Dissecting Panic: Getting at the root of your anxiety Panic is a real and debilitating manifestation of underlying anxiety. Designed in our prehistoric ancestors to protect the race from extinction by inducing the proper response –fight or flight- in instances of near death, panic today is lost among modern amenities and the comforts of the twenty-first century. It has become a bothersome byproduct of the ice age for most. The fear that once saved hunter-gatherers from certain peril is now applied to tasks as mundane as driving a car or going outside. It seems that with no real cause, fear latches onto everyday concerns, where without a proper outlet it can fester into a brooding anxiety. If left unaddressed, this deep underlying anxiety bubbles to the surface, sometimes in an explosive and seemingly unprovoked attack of panic.

Those who have suffered through a panic attack know just how terrifying the experience can be. To them, it is more than just a false alarm. The heart races, pounds, or beats erratically. Waves of heat are followed by cold sweat breaking out all over the skin. The sense that one might faint is followed by the more frightening sensation that one might, or is in the process of dying. Vision can be obscured, hearing may come and go, and terror seems to override everything. It is only long after the symptoms have subsided that reason begins to take hold again, and the victim can be convinced that they are not going to die. Yet now, a new fear begins to take root deep in their psyche- just when will the attack strike again? This new and understandable concern feeds the anxiety volcano, adding to the pressure and likelihood that another attack will indeed erupt in the future.

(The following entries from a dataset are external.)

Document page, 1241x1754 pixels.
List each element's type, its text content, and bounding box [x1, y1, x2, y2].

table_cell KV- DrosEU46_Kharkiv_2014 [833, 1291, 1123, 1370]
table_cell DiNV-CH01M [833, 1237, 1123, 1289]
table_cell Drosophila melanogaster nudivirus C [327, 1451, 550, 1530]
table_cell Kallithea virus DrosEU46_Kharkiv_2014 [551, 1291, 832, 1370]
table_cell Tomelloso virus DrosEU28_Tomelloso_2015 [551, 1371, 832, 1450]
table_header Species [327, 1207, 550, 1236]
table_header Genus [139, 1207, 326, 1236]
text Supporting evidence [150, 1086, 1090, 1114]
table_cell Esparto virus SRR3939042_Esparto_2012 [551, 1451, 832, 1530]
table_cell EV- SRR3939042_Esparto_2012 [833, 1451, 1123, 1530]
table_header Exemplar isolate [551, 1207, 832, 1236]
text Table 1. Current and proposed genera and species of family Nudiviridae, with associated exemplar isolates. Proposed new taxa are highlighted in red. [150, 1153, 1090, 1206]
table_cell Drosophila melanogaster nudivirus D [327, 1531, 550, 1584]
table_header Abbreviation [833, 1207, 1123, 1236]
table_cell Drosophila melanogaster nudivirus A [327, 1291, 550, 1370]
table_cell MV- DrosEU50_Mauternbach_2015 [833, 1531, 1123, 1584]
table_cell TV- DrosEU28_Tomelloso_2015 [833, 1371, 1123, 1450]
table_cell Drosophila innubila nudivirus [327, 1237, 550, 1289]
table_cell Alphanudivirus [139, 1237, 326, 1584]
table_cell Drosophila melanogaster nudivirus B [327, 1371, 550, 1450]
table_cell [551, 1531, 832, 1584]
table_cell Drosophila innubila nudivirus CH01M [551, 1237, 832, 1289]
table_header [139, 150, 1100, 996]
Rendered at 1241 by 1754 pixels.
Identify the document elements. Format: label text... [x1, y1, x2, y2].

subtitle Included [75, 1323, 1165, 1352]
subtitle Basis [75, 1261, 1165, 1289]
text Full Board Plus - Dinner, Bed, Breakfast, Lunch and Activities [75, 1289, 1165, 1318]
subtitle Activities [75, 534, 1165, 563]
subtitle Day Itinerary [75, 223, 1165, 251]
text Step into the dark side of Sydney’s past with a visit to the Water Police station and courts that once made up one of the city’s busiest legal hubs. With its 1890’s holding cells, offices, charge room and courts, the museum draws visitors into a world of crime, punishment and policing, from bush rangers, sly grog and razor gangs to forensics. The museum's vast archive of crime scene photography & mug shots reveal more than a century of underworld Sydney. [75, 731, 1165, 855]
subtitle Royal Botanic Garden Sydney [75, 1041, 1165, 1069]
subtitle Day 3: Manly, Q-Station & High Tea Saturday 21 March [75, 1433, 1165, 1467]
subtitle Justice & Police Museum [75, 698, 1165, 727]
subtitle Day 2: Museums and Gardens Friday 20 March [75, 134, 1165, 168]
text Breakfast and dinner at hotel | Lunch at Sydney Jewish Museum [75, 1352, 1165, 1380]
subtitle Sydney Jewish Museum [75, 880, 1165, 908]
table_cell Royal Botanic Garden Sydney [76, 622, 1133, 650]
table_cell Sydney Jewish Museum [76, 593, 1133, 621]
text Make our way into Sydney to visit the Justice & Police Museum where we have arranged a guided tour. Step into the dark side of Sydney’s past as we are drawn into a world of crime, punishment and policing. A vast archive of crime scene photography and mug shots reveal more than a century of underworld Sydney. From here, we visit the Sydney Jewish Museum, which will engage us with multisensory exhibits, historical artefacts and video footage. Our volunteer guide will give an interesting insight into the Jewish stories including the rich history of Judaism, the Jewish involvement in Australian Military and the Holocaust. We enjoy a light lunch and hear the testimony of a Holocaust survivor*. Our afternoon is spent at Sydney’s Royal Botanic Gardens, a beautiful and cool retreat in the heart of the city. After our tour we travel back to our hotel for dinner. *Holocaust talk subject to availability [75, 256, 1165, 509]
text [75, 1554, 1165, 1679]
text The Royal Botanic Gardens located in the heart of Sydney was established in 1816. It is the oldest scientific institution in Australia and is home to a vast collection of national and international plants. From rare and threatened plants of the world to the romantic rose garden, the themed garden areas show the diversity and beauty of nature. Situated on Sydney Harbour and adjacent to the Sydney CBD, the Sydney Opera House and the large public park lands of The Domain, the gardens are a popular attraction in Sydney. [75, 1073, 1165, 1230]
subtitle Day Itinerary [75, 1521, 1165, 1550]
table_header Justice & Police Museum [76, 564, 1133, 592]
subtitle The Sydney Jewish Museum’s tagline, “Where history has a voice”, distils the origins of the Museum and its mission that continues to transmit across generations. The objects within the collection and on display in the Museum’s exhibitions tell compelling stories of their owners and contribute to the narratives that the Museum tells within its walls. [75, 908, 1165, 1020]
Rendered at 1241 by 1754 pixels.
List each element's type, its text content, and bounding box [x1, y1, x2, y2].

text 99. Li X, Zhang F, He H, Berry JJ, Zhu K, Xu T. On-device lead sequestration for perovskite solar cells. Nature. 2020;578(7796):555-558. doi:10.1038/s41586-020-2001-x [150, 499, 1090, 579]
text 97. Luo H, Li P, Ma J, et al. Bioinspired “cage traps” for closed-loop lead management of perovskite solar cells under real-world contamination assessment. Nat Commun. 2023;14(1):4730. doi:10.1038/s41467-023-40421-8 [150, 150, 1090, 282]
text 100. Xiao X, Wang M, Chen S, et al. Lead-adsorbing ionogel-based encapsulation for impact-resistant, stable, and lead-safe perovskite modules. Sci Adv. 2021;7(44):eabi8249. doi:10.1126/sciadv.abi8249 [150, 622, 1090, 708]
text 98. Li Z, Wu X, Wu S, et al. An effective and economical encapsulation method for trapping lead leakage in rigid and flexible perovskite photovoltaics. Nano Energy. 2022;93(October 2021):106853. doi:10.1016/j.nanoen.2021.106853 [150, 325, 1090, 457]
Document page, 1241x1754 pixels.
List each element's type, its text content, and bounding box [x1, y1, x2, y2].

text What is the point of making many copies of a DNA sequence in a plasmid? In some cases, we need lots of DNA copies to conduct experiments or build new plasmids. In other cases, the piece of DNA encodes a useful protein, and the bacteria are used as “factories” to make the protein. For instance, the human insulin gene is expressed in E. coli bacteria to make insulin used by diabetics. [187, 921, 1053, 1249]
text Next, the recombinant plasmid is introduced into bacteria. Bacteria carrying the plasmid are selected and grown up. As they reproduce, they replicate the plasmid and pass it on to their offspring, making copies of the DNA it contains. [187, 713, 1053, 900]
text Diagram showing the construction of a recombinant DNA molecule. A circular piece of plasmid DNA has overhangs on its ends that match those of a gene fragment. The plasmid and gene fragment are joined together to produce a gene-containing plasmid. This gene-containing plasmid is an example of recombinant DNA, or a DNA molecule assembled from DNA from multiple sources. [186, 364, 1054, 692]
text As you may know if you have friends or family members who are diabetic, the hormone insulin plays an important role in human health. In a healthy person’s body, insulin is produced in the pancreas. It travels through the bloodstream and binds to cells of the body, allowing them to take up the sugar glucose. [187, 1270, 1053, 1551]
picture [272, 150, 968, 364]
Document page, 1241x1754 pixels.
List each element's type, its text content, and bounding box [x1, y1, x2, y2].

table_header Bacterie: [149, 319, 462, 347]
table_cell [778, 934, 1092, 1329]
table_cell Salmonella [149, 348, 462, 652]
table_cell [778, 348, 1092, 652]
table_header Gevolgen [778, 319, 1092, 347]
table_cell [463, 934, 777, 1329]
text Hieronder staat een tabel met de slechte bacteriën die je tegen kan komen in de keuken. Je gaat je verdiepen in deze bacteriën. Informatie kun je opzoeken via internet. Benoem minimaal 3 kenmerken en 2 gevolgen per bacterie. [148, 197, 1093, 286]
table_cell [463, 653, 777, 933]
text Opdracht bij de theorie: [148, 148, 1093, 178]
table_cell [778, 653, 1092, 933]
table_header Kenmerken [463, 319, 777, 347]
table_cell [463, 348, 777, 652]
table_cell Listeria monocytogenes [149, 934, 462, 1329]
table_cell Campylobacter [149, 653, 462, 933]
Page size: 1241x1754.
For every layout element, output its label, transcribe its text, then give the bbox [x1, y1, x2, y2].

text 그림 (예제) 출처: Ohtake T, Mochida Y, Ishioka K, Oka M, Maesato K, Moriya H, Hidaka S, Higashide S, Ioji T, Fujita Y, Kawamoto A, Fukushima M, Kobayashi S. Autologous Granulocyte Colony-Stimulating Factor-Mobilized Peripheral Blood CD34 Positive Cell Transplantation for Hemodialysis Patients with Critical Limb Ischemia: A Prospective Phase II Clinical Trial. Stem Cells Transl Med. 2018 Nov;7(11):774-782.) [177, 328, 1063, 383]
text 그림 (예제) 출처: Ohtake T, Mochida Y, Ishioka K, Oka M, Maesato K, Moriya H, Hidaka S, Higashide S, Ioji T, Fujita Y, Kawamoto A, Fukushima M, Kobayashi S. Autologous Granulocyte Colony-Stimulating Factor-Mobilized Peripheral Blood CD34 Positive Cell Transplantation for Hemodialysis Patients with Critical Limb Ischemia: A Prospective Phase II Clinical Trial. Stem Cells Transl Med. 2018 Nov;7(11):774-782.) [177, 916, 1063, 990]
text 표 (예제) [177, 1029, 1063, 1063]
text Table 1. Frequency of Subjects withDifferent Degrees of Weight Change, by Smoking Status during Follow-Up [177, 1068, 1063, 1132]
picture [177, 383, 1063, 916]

So how can the anxiety/panic cycle be avoided? There is only one way, extinguishing the volcano. That requires digging deep underground where the lava flows and dousing out that fire (dissecting panic). Once an eruption begins, it is too late. It is only in the lull between attacks that real progress can be accomplished. During this time, a plan must be set, data must be recorded, and the expedition must get underway.

Setting a plan to combat anxiety and alleviate panic implies merely making the conscious decision to work towards that aim. Acknowledging what is really happening (by dissecting panic) and being committed to resolving it is the beginning. This suggests an awareness of the condition, of the anxiety, and of its triggers. That awareness will allow the victim to begin to sort out what is feeding their anxiety and what is triggering their panic.Get ready to be dissecting panic - lets get some tools to do so.

Recording data is simply taking notes, mental or written, on what emotions, events, and sensations surround each episode of panic or moments of extreme anxiety. Could it be that a particular memory exacerbates the anxiety? Maybe a person; a relative or coworker? Perhaps high levels of noise, new experiences, impending deadlines, or changes in routine are noted at times of acute restlessness? Anything or combination of things can be acting as a trigger to set off the panic button, and these triggers may be critical clues to uncovering the deep seated issues at the core of the anxiety volcano. Being aware and taking notes can help bring these little demons to light.

Digging down into to one’s psyche to pick at the core causes of anxiety is not always an instant success. Anxiety has its history in fear, and fear is not always what it seems. It can take months or even years for it to manifest its true identity, especially if the disguises are long engrained in an individual over time. For example, a child who suffered from verbal abuse may grow up into an adult with a perfection complex that drives everything they do. They may tell themselves they only want to succeed, but the resulting anxiety gives the truth away. It is not a drive for success at the heart of their perfection, but a fear of not being good enough. In order to resolve their anxiety, this must be uncovered. Once it is exposed, then it can be addressed with effective techniques. The courage required to be honest with oneself about anxiety and panic is a like a big bucket of water on the volcano. It may not be enough on its own initially to put out the fire, but it can make just enough room among the flames to allow the process of healing to really settle in.